Gedetailleerde informatie (tr)

Trajanus (53 - 117)

Romeins keizer van 98 tot 117, opvolger van Nerva en voorganger van Hadrianus. Tweede van de adoptiefkeizers. Wellicht de beste zo niet één van de beste keizers die Rome ooit gehad heeft. Werd keizer op 45 jarige leeftijd en was de eerste die buiten Italië was geboren. Heeft een belangrijke militaire rol vervuld in het Romeinse rijk.

Troas

Het hele gebied waar de stad Troje lag, dus ook de kust en de eilanden voor de kust, in het huidige Anatolië, alsmede het gebergte erachter tot berg Ida. In het noorden de Zee van Marmara en de Hellespont, in het zuidwesten voor de kust het eiland Lesbos. Het bevatte o.a. de rivier Scamandrus.

Troje / Trojaanse oorlog

Troje is de naam van een stad uit de Bronstijd die we vooral kennen van de Trojaanse oorlogen de mondelinge en literaire overleveringen. De archeologische opgravingssite ligt in het Noordwesten van Anatolië (tegenwoordig Turkije) en heeft (o.a.) een grote en welvarende stad geopenbaard.

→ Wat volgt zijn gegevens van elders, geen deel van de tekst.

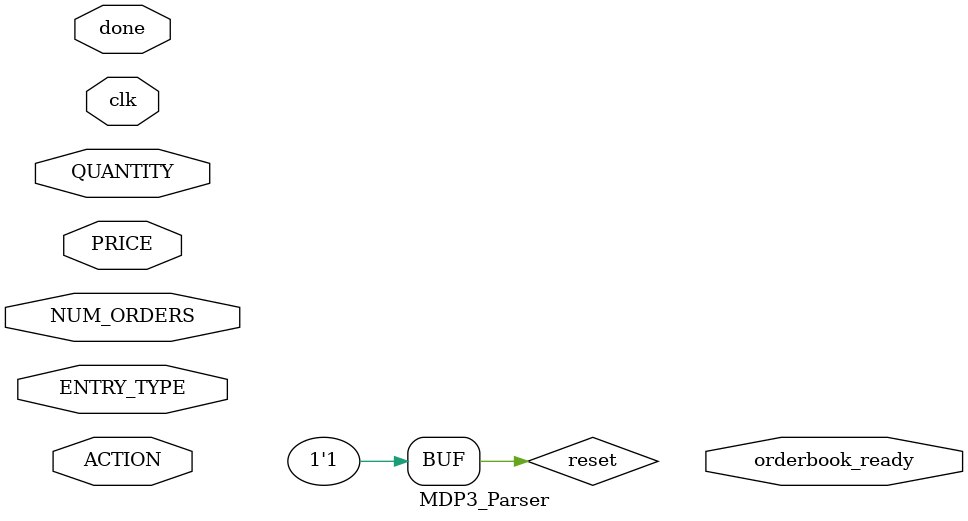
<source format=sv>
module MDP3_Parser(
	input clk,
	input done, //when we've completely received one message
	input logic [1:2] ACTION, //assume each message is 8 bytes
	input logic[3:4] PRICE,
	input logic[5:6] QUANTITY,
	input logic[7:8] NUM_ORDERS,
	input logic[9:10] ENTRY_TYPE,
	output logic orderbook_ready //let next block know message is ready might need more?
	);
	

	logic reset = 1'b1; //if reset is 1 reset to initial state

	always_ff @(posedge clk) begin
		if(reset) begin

		end else begin

		end
	end
	
	

endmodule

</source>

De laatste eeuwen is er veel discussie geweest over het wel of niet bestaan van Troje (men dacht aan het einde van de 19e eeuw dat Troje slechts een verzinsel was), echter: het is nu nagenoeg universeel geaccepteerd dat de archeologische opgravingen werkelijk het Ilium is waar Homerus in zijn Ilias over schrijft. Andere namen voor Troje zijn: Hisarlik (het plaatsje dat hedentendage op de zelfde locatie als Troje ligt), Ilios (Homerus), Ilion (Grieks) en Ilium (Romeins).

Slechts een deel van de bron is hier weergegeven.